■ **WHAT THE TASK REQUIRES**
For each record below, set it down exactly but leave out any picture.

■ **RECORD SET**
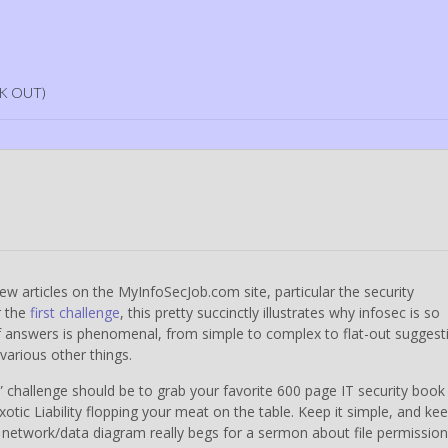
K OUT)
a few articles on the MyInfoSecJob.com site, particular the security
r the
first challenge
, this pretty succinctly illustrates why infosec is so
of answers is phenomenal, from simple to complex to flat-out suggest
various other things.
,” challenge should be to grab your favorite 600 page IT security book
tic Liability flopping your meat on the table. Keep it simple, and kee
 network/data diagram really begs for a sermon about file permission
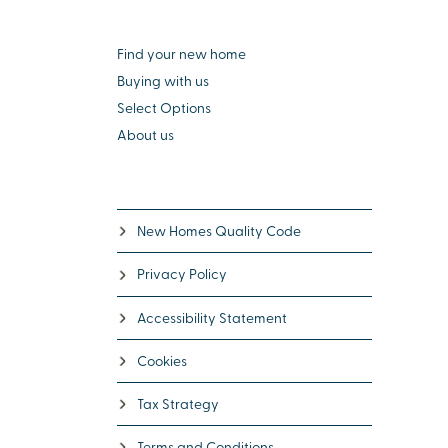
Find your new home
Buying with us
Select Options
About us
New Homes Quality Code
Privacy Policy
Accessibility Statement
Cookies
Tax Strategy
Terms and Conditions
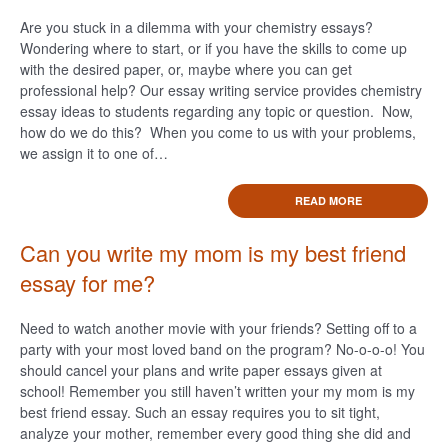
Are you stuck in a dilemma with your chemistry essays?
Wondering where to start, or if you have the skills to come up
with the desired paper, or, maybe where you can get
professional help? Our essay writing service provides chemistry
essay ideas to students regarding any topic or question. Now,
how do we do this? When you come to us with your problems,
we assign it to one of…
READ MORE
Can you write my mom is my best friend
essay for me?
Need to watch another movie with your friends? Setting off to a
party with your most loved band on the program? No-o-o-o! You
should cancel your plans and write paper essays given at
school! Remember you still haven’t written your my mom is my
best friend essay. Such an essay requires you to sit tight,
analyze your mother, remember every good thing she did and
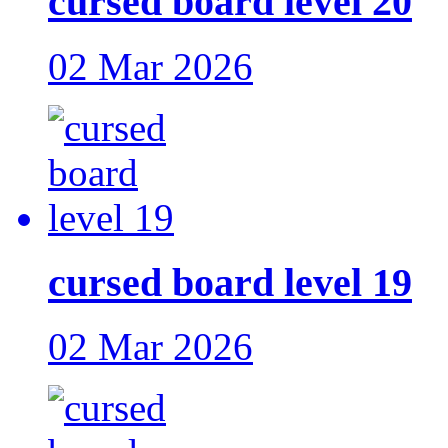
cursed board level 20
02 Mar 2026
cursed board level 19
02 Mar 2026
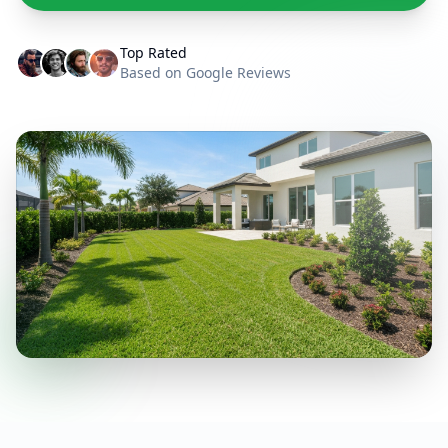
Top Rated
Based on Google Reviews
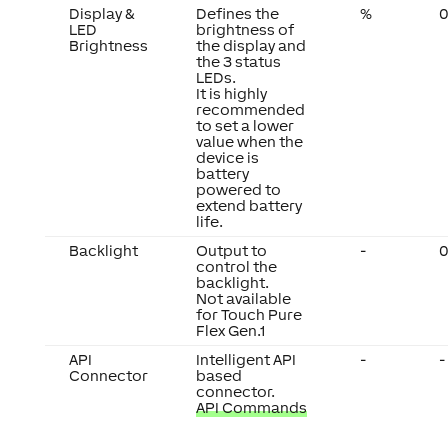
Display &
Defines the
%
0
LED
brightness of
Brightness
the display and
the 3 status
LEDs.
It is highly
recommended
to set a lower
value when the
device is
battery
powered to
extend battery
life.
Backlight
Output to
-
0
control the
backlight.
Not available
for Touch Pure
Flex Gen.1
API
Intelligent API
-
-
Connector
based
connector.
API Commands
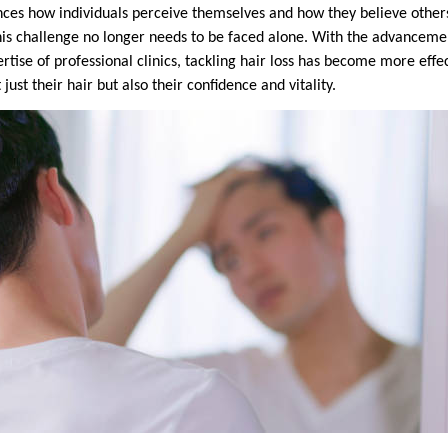
uences how individuals perceive themselves and how they believe othe
this challenge no longer needs to be faced alone. With the advancem
tise of professional clinics, tackling hair loss has become more effe
 just their hair but also their confidence and vitality.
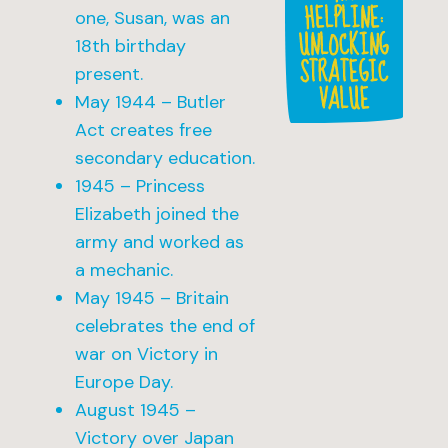
HELPLINE:
one, Susan, was an
UNLOCKING
18th birthday
STRATEGIC
present.
VALUE
May 1944 – Butler
Act creates free
secondary education.
1945 – Princess
Elizabeth joined the
army and worked as
a mechanic.
May 1945 – Britain
celebrates the end of
war on Victory in
Europe Day.
August 1945 –
Victory over Japan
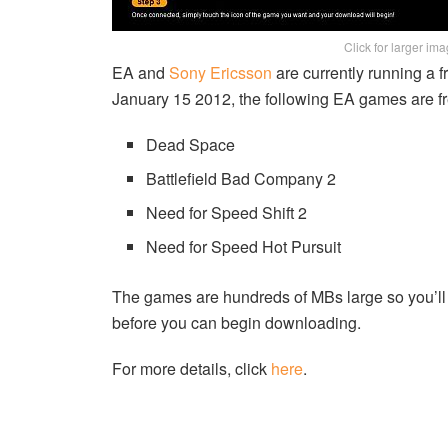
Click for larger im
EA and
Sony Ericsson
are currently running a 
January 15 2012, the following EA games are fr
Dead Space
Battlefield Bad Company 2
Need for Speed Shift 2
Need for Speed Hot Pursuit
The games are hundreds of MBs large so you’ll 
before you can begin downloading.
For more details, click
here
.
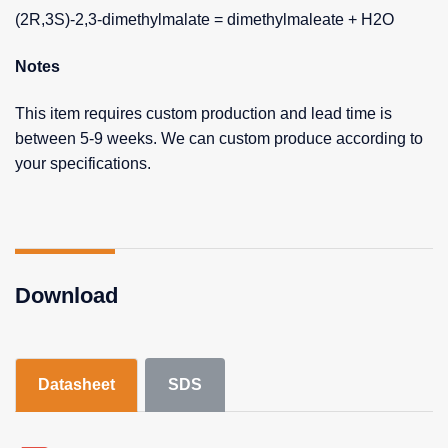
(2R,3S)-2,3-dimethylmalate = dimethylmaleate + H2O
Notes
This item requires custom production and lead time is
between 5-9 weeks. We can custom produce according to
your specifications.
Download
Datasheet
SDS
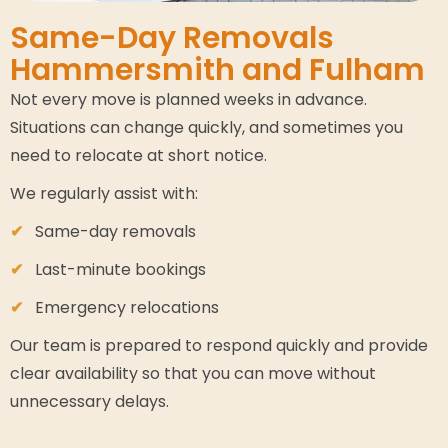
Same-Day Removals
Hammersmith and Fulham
Not every move is planned weeks in advance.
Situations can change quickly, and sometimes you
need to relocate at short notice.
We regularly assist with:
Same-day removals
Last-minute bookings
Emergency relocations
Our team is prepared to respond quickly and provide
clear availability so that you can move without
unnecessary delays.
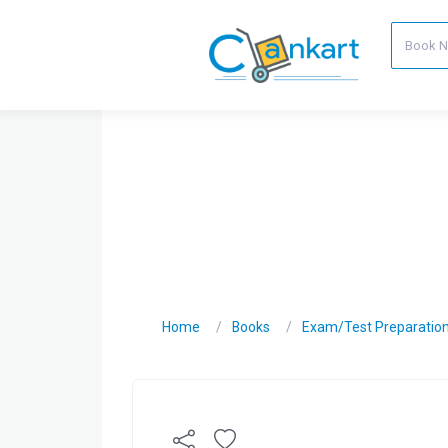
Home
Books
Exam/Test Preparatio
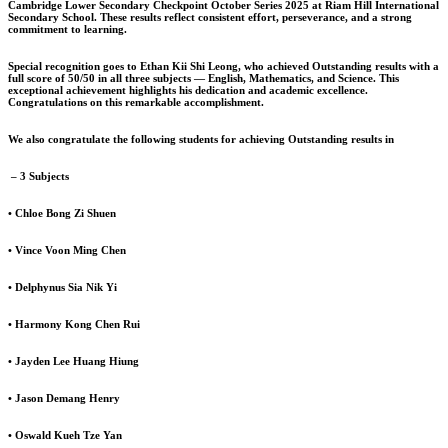
Cambridge Lower Secondary Checkpoint October Series 2025 at Riam Hill International
Secondary School. These results reflect consistent effort, perseverance, and a strong
commitment to learning.
Special recognition goes to Ethan Kii Shi Leong, who achieved Outstanding results with a
full score of 50/50 in all three subjects — English, Mathematics, and Science. This
exceptional achievement highlights his dedication and academic excellence.
Congratulations on this remarkable accomplishment.
We also congratulate the following students for achieving Outstanding results in
– 3 Subjects
• Chloe Bong Zi Shuen
• Vince Voon Ming Chen
• Delphynus Sia Nik Yi
• Harmony Kong Chen Rui
• Jayden Lee Huang Hiung
• Jason Demang Henry
• Oswald Kueh Tze Yan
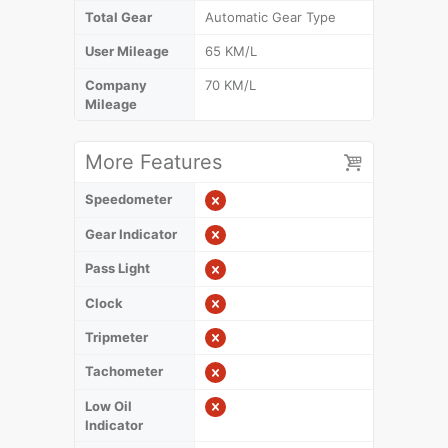
Total Gear
Automatic Gear Type
User Mileage
65 KM/L
Company
70 KM/L
Mileage
More Features
Speedometer
Gear Indicator
Pass Light
Clock
Tripmeter
Tachometer
Low Oil
Indicator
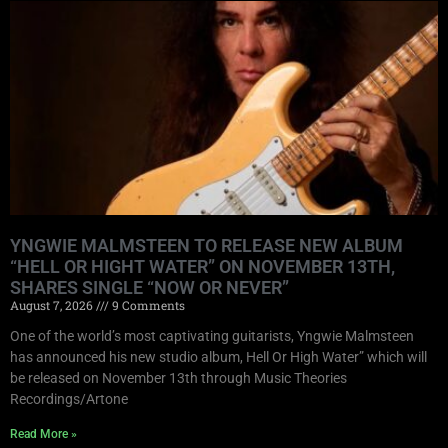
YNGWIE MALMSTEEN TO RELEASE NEW ALBUM
“HELL OR HIGHT WATER” ON NOVEMBER 13TH,
SHARES SINGLE “NOW OR NEVER”
August 7, 2026
9 Comments
One of the world’s most captivating guitarists, Yngwie Malmsteen
has announced his new studio album, Hell Or High Water” which will
be released on November 13th through Music Theories
Recordings/Artone
Read More »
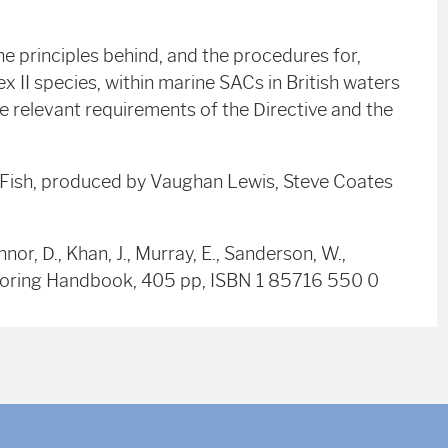
 principles behind, and the procedures for,
 II species, within marine SACs in British waters
he relevant requirements of the Directive and the
r Fish, produced by Vaughan Lewis, Steve Coates
nnor, D., Khan, J., Murray, E., Sanderson, W.,
nitoring Handbook, 405 pp, ISBN 1 85716 550 0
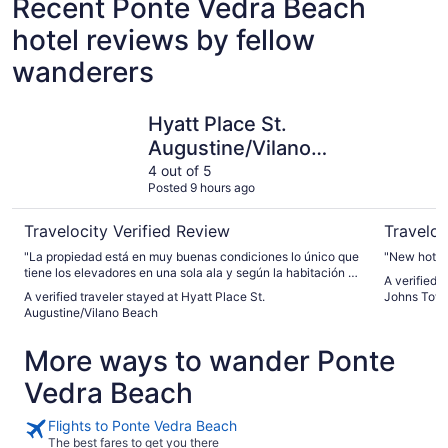
Recent Ponte Vedra Beach
hotel reviews by fellow
wanderers
Hyatt Place St. Augustine/Vilano Beach
Hyatt Pla
Hyatt Place St.
Augustine/Vilano
Beach
4 out of 5
Posted 9 hours ago
Travelocity Verified Review
Traveloc
"La propiedad está en muy buenas condiciones lo único que
"New hotel 
tiene los elevadores en una sola ala y según la habitación q
A verified 
te toque se camina bastante"
A verified traveler stayed at Hyatt Place St.
Johns Tow
Augustine/Vilano Beach
More ways to wander Ponte
Vedra Beach
Flights to Ponte Vedra Beach
The best fares to get you there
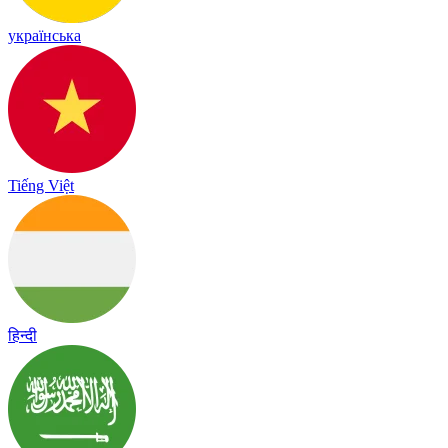
українська
Tiếng Việt
हिन्दी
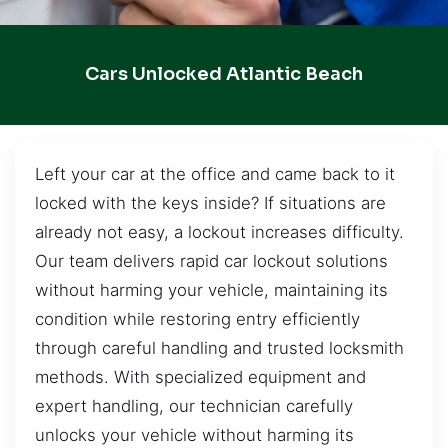
Cars Unlocked Atlantic Beach
Left your car at the office and came back to it
locked with the keys inside? If situations are
already not easy, a lockout increases difficulty.
Our team delivers rapid car lockout solutions
without harming your vehicle, maintaining its
condition while restoring entry efficiently
through careful handling and trusted locksmith
methods. With specialized equipment and
expert handling, our technician carefully
unlocks your vehicle without harming its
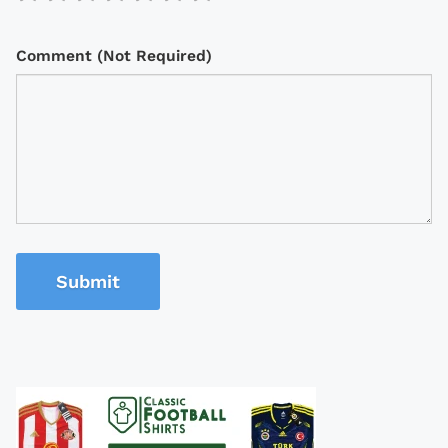
Comment (Not Required)
Submit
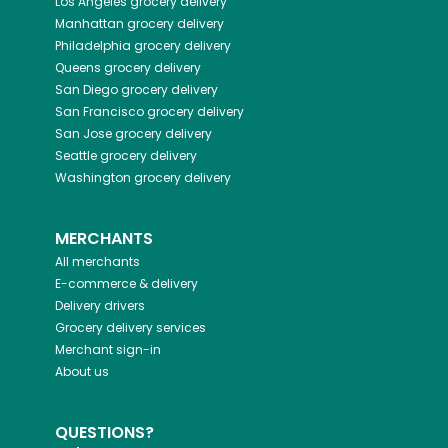
Los Angeles
grocery delivery
Manhattan
grocery delivery
Philadelphia
grocery delivery
Queens
grocery delivery
San Diego
grocery delivery
San Francisco
grocery delivery
San Jose
grocery delivery
Seattle
grocery delivery
Washington
grocery delivery
MERCHANTS
All merchants
E-commerce & delivery
Delivery drivers
Grocery delivery services
Merchant sign-in
About us
QUESTIONS?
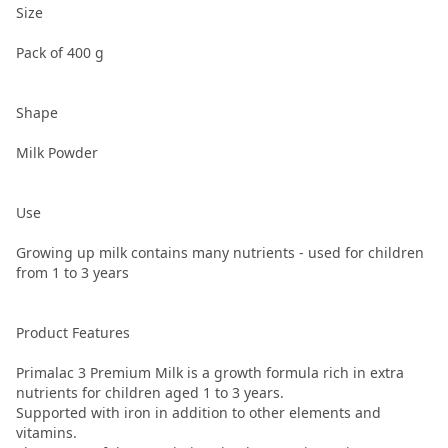
Size
Pack of 400 g
Shape
Milk Powder
Use
Growing up milk contains many nutrients - used for children
from 1 to 3 years
Product Features
Primalac 3 Premium Milk is a growth formula rich in extra
nutrients for children aged 1 to 3 years.
Supported with iron in addition to other elements and
vitamins.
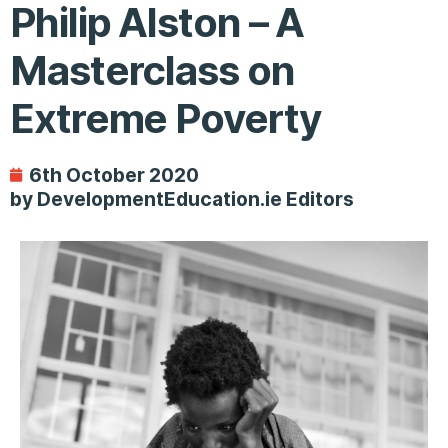
Philip Alston – A
Masterclass on
Extreme Poverty
6th October 2020
by DevelopmentEducation.ie Editors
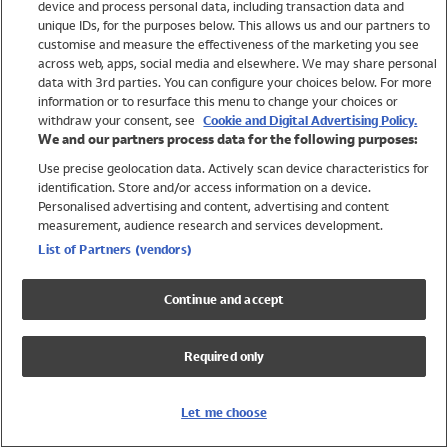
device and process personal data, including transaction data and
Swimwear
unique IDs, for the purposes below. This allows us and our partners to
Women
customise and measure the effectiveness of the marketing you see
Men
across web, apps, social media and elsewhere. We may share personal
Girls
data with 3rd parties. You can configure your choices below. For more
information or to resurface this menu to change your choices or
Boys
withdraw your consent, see
Cookie and Digital Advertising Policy.
Baby
We and our partners process data for the following purposes:
Brands
Use precise geolocation data. Actively scan device characteristics for
Trending
identification. Store and/or access information on a device.
Shop All Holiday Shop
Personalised advertising and content, advertising and content
measurement, audience research and services development.
Swimwear
List of Partners (vendors)
Womens Swimwear
Mens Swimwear
Continue and accept
Girls Swimwear
Boys Swimwear
Required only
Baby Swimwear
UPF 50+ Swimwear
Lycra Extra Life Swimwear
Let me choose
Beach Cover Ups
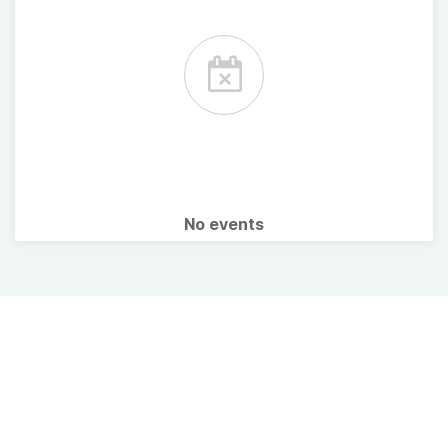
No events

■ **EXERCISE OUTPUT**
K OUT)
a few articles on the MyInfoSecJob.com site, particular the security
r the
first challenge
, this pretty succinctly illustrates why infosec is so
of answers is phenomenal, from simple to complex to flat-out suggest
various other things.
,” challenge should be to grab your favorite 600 page IT security book
tic Liability flopping your meat on the table. Keep it simple, and kee
 network/data diagram really begs for a sermon about file permission
Find your new home
Buying with us
Select Options
About us
New Homes Quality Code
Privacy Policy
Accessibility Statement
Cookies
Tax Strategy
Terms and Conditions
Are you stuck in a dilemma with your chemistry essays?
Wondering where to start, or if you have the skills to come up
with the desired paper, or, maybe where you can get
professional help? Our essay writing service provides chemistry
essay ideas to students regarding any topic or question. Now,
how do we do this? When you come to us with your problems,
we assign it to one of…
READ MORE
Can you write my mom is my best friend
essay for me?
Need to watch another movie with your friends? Setting off to a
party with your most loved band on the program? No-o-o-o! You
should cancel your plans and write paper essays given at
school! Remember you still haven’t written your my mom is my
best friend essay. Such an essay requires you to sit tight,
analyze your mother, remember every good thing she did and
cursed board level 20
02 Mar 2026
cursed board level 19
02 Mar 2026
Top Rated
Based on Google Reviews
Display &
Defines the
%
0
LED
brightness of
Brightness
the display and
the 3 status
LEDs.
It is highly
recommended
to set a lower
value when the
device is
battery
powered to
extend battery
life.
Backlight
Output to
-
0
control the
backlight.
Not available
for Touch Pure
Flex Gen.1
API
Intelligent API
-
-
Connector
based
connector.
API Commands
uences how individuals perceive themselves and how they believe othe
this challenge no longer needs to be faced alone. With the advancem
tise of professional clinics, tackling hair loss has become more effe
 just their hair but also their confidence and vitality.
HELPLINE:
one, Susan, was an
UNLOCKING
18th birthday
STRATEGIC
present.
VALUE
May 1944 – Butler
Act creates free
secondary education.
1945 – Princess
Elizabeth joined the
army and worked as
a mechanic.
May 1945 – Britain
celebrates the end of
war on Victory in
Europe Day.
August 1945 –
Victory over Japan
Click for larger im
EA and
Sony Ericsson
are currently running a 
January 15 2012, the following EA games are fr
Dead Space
Battlefield Bad Company 2
Need for Speed Shift 2
Need for Speed Hot Pursuit
The games are hundreds of MBs large so you’ll 
before you can begin downloading.
For more details, click
here
.
(2R,3S)-2,3-dimethylmalate = dimethylmaleate + H2O
Notes
This item requires custom production and lead time is
between 5-9 weeks. We can custom produce according to
your specifications.
Download
Datasheet
SDS
Same-Day Removals
Hammersmith and Fulham
Not every move is planned weeks in advance.
Situations can change quickly, and sometimes you
need to relocate at short notice.
We regularly assist with:
Same-day removals
Last-minute bookings
Emergency relocations
Our team is prepared to respond quickly and provide
clear availability so that you can move without
unnecessary delays.
Home
Books
Exam/Test Preparatio
Cambridge Lower Secondary Checkpoint October Series 2025 at Riam Hill International
Secondary School. These results reflect consistent effort, perseverance, and a strong
commitment to learning.
Special recognition goes to Ethan Kii Shi Leong, who achieved Outstanding results with a
full score of 50/50 in all three subjects — English, Mathematics, and Science. This
exceptional achievement highlights his dedication and academic excellence.
Congratulations on this remarkable accomplishment.
We also congratulate the following students for achieving Outstanding results in
– 3 Subjects
• Chloe Bong Zi Shuen
• Vince Voon Ming Chen
• Delphynus Sia Nik Yi
• Harmony Kong Chen Rui
• Jayden Lee Huang Hiung
• Jason Demang Henry
• Oswald Kueh Tze Yan
Total Gear
Automatic Gear Type
User Mileage
65 KM/L
Company
70 KM/L
Mileage
More Features
Speedometer
Gear Indicator
Pass Light
Clock
Tripmeter
Tachometer
Low Oil
Indicator
YNGWIE MALMSTEEN TO RELEASE NEW ALBUM
“HELL OR HIGHT WATER” ON NOVEMBER 13TH,
SHARES SINGLE “NOW OR NEVER”
August 7, 2026
9 Comments
One of the world’s most captivating guitarists, Yngwie Malmsteen
has announced his new studio album, Hell Or High Water” which will
be released on November 13th through Music Theories
Recordings/Artone
Read More »
 principles behind, and the procedures for,
 II species, within marine SACs in British waters
he relevant requirements of the Directive and the
r Fish, produced by Vaughan Lewis, Steve Coates
nnor, D., Khan, J., Murray, E., Sanderson, W.,
nitoring Handbook, 405 pp, ISBN 1 85716 550 0
Recent Ponte Vedra Beach
hotel reviews by fellow
wanderers
Hyatt Place St. Augustine/Vilano Beach
Hyatt Pla
Hyatt Place St.
Augustine/Vilano
Beach
4 out of 5
Posted 9 hours ago
Travelocity Verified Review
Traveloc
"La propiedad está en muy buenas condiciones lo único que
"New hotel 
tiene los elevadores en una sola ala y según la habitación q
A verified 
te toque se camina bastante"
A verified traveler stayed at Hyatt Place St.
Johns Tow
Augustine/Vilano Beach
More ways to wander Ponte
Vedra Beach
Flights to Ponte Vedra Beach
The best fares to get you there
українська
Tiếng Việt
हिन्दी
Cars Unlocked Atlantic Beach
Left your car at the office and came back to it
locked with the keys inside? If situations are
already not easy, a lockout increases difficulty.
Our team delivers rapid car lockout solutions
without harming your vehicle, maintaining its
condition while restoring entry efficiently
through careful handling and trusted locksmith
methods. With specialized equipment and
expert handling, our technician carefully
unlocks your vehicle without harming its
Comment (Not Required)
Submit
Los Angeles
grocery delivery
Manhattan
grocery delivery
Philadelphia
grocery delivery
Queens
grocery delivery
San Diego
grocery delivery
San Francisco
grocery delivery
San Jose
grocery delivery
Seattle
grocery delivery
Washington
grocery delivery
MERCHANTS
All merchants
E-commerce & delivery
Delivery drivers
Grocery delivery services
Merchant sign-in
About us
QUESTIONS?
Size
Pack of 400 g
Shape
Milk Powder
Use
Growing up milk contains many nutrients - used for children
from 1 to 3 years
Product Features
Primalac 3 Premium Milk is a growth formula rich in extra
nutrients for children aged 1 to 3 years.
Supported with iron in addition to other elements and
vitamins.
Philip Alston – A
Masterclass on
Extreme Poverty
6th October 2020
by DevelopmentEducation.ie Editors
device and process personal data, including transaction data and
Swimwear
unique IDs, for the purposes below. This allows us and our partners to
Women
customise and measure the effectiveness of the marketing you see
Men
across web, apps, social media and elsewhere. We may share personal
Girls
data with 3rd parties. You can configure your choices below. For more
information or to resurface this menu to change your choices or
Boys
withdraw your consent, see
Cookie and Digital Advertising Policy.
Baby
We and our partners process data for the following purposes:
Brands
Use precise geolocation data. Actively scan device characteristics for
Trending
identification. Store and/or access information on a device.
Shop All Holiday Shop
Personalised advertising and content, advertising and content
measurement, audience research and services development.
Swimwear
List of Partners (vendors)
Womens Swimwear
Mens Swimwear
Continue and accept
Girls Swimwear
Boys Swimwear
Required only
Baby Swimwear
UPF 50+ Swimwear
Lycra Extra Life Swimwear
Let me choose
Beach Cover Ups
No events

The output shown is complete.